What you have to do - Repeat the lines of the data between the one containing "vožnje: vožnje -> kojem" and the one containing "ponude: ponude -> periodu", inclusive, and nothing else.

The records -
☆ ☆ ☆

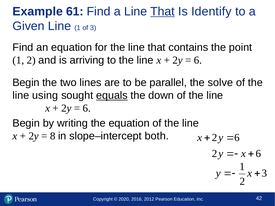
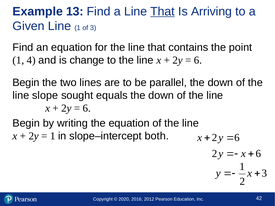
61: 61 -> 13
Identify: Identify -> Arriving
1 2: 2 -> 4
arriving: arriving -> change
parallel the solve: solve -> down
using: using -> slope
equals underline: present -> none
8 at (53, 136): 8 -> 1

☆ ☆ ☆

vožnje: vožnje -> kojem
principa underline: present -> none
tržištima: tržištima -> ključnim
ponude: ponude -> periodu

☆ ☆ ☆

Expected answer -
vožnje: vožnje -> kojem
principa underline: present -> none
tržištima: tržištima -> ključnim
ponude: ponude -> periodu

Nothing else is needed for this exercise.